*** Opening of SOURCE DOCUMENT ***
# Pulling my hair



## GinnyinPA (Oct 31, 2010)

Have any of you had your dog pull your hair? 

Today Ben was stuck inside while my husband and I mowed the lawn. He hates being inside when we're out, but it was hot and he wasn't all that happy when we had him outside so he spent a couple of hours watching us through the back door. When I was finally done, I brought him outside on his long leash. Ben got the zoomies and yanked me clear off my feet and pulled me along for a few feet. I yelled, loudly. He circled me and grabbed my hair. I pushed him away and he grabbed it again. I don't know if he was trying to help me stand up or simply trying to play. He wasn't biting me, just my hair. When I did stand up, he continued to run around like a mad-dog. Back in the house he went, utterly oblivious of the fact that I was not really happy with him right then. That fall hurt! It also scared me a bit, because he was strong enough to not only knock me down, but drag me. Since we hike on rough rocky trails, I really don't want a repeat!
*** Close of SOURCE DOCUMENT ***
*** Opening of GIVEN RECORDS ***
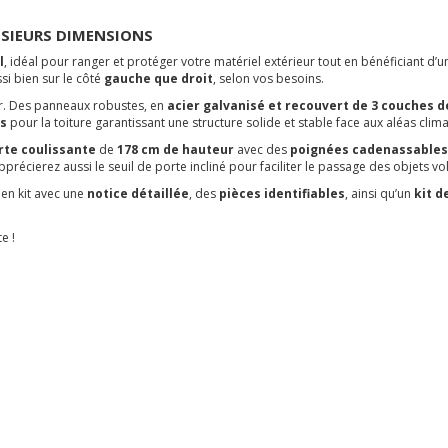
LUSIEURS DIMENSIONS
l
, idéal pour ranger et protéger votre matériel extérieur tout en bénéficiant 
ssi bien sur le côté
gauche que droit
, selon vos besoins.
er. Des panneaux robustes, en
acier galvanisé et recouvert de 3 couches d
es
pour la toiture garantissant une structure solide et stable face aux aléas clim
rte coulissante
de
178 cm de hauteur
avec des
poignées cadenassable
précierez aussi le seuil de porte incliné pour faciliter le passage des objets v
 en kit avec une
notice détaillée
, des
pièces identifiables
, ainsi qu’un
kit d
e !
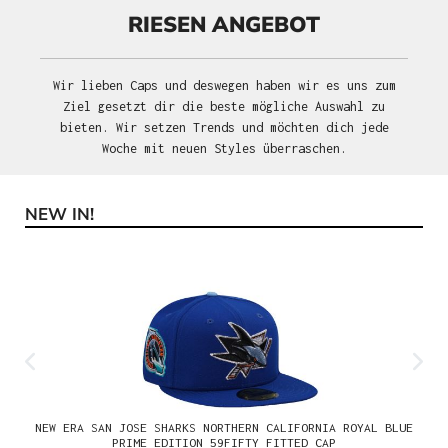
RIESEN ANGEBOT
Wir lieben Caps und deswegen haben wir es uns zum
Ziel gesetzt dir die beste mögliche Auswahl zu
bieten. Wir setzen Trends und möchten dich jede
Woche mit neuen Styles überraschen.
NEW IN!
Produktgalerie überspringen
NEW ERA SAN JOSE SHARKS NORTHERN CALIFORNIA ROYAL BLUE
PRIME EDITION 59FIFTY FITTED CAP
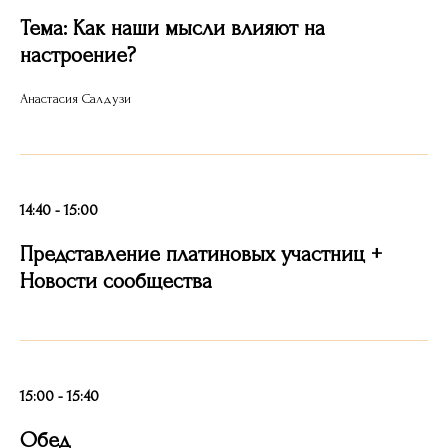
Тема: Как наши мысли влияют на
настроение?
Анастасия Салдузи
14:40 - 15:00
Представление платиновых участниц +
Новости сообщества
15:00 - 15:40
Обед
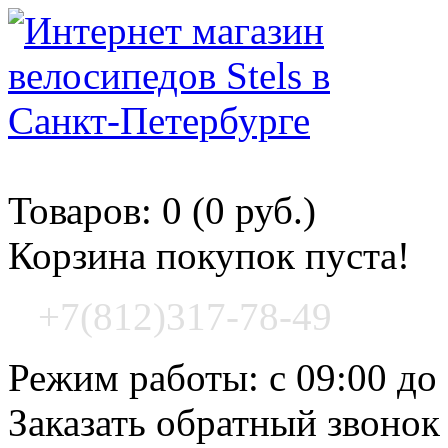
Корзина покупок
Товаров: 0 (0 руб.)
Корзина покупок пуста!
+7(812)317-78-49
Режим работы: с 09:00 до
Заказать обратный звонок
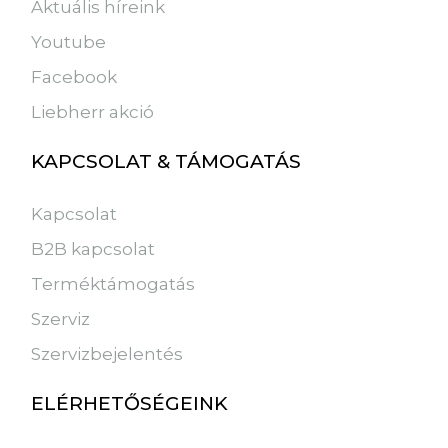
Aktuális híreink
Youtube
Facebook
Liebherr akció
KAPCSOLAT & TÁMOGATÁS
Kapcsolat
B2B kapcsolat
Terméktámogatás
Szerviz
Szervizbejelentés
ELÉRHETŐSÉGEINK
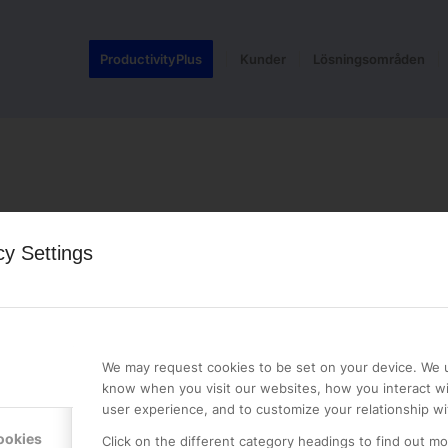
ProductivityPlus
Kunder
Lösningsområden
cy Settings
We may request cookies to be set on your device. We u
know when you visit our websites, how you interact wi
LE PREMIER
KONTAKTA OSS
user experience, and to customize your relationship wi
NER
ONLINE PARTNER AB
ookies
Click on the different category headings to find out m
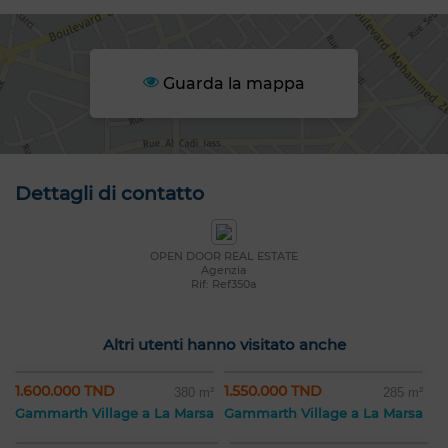
Guarda la mappa
Dettagli di contatto
OPEN DOOR REAL ESTATE
Agenzia
Rif: Ref350a
Altri utenti hanno visitato anche
1.600.000 TND
1.550.000 TND
380 m²
285 m²
Gammarth Village a La Marsa
Gammarth Village a La Marsa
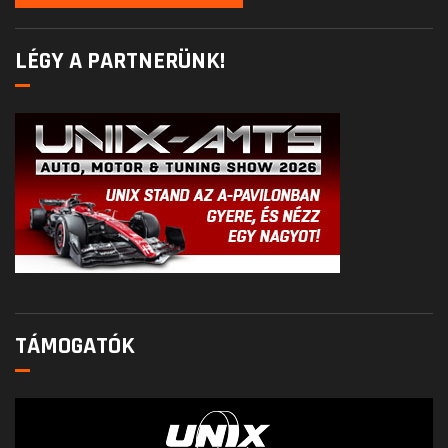
LÉGY A PARTNERÜNK!
TÁMOGATÓK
*** Close of GIVEN RECORDS ***
PROBLEM DESCRIPTION: Add the next part of the forum thread about the dog pulling hair, starting right after its final sentence.

ANSWER TO THIS TASK:
He has been really well behaved lately - I guess he was overdue for going off the rails a bit.


----------



## sadiegold (Nov 3, 2010)

Sadie pulled my hair often and pretty hard (pony tail or loose) when she was very young. At 10 months old not as much, but maybe because shes much heavier to pick up and cant just reach over my shoulder to grab it?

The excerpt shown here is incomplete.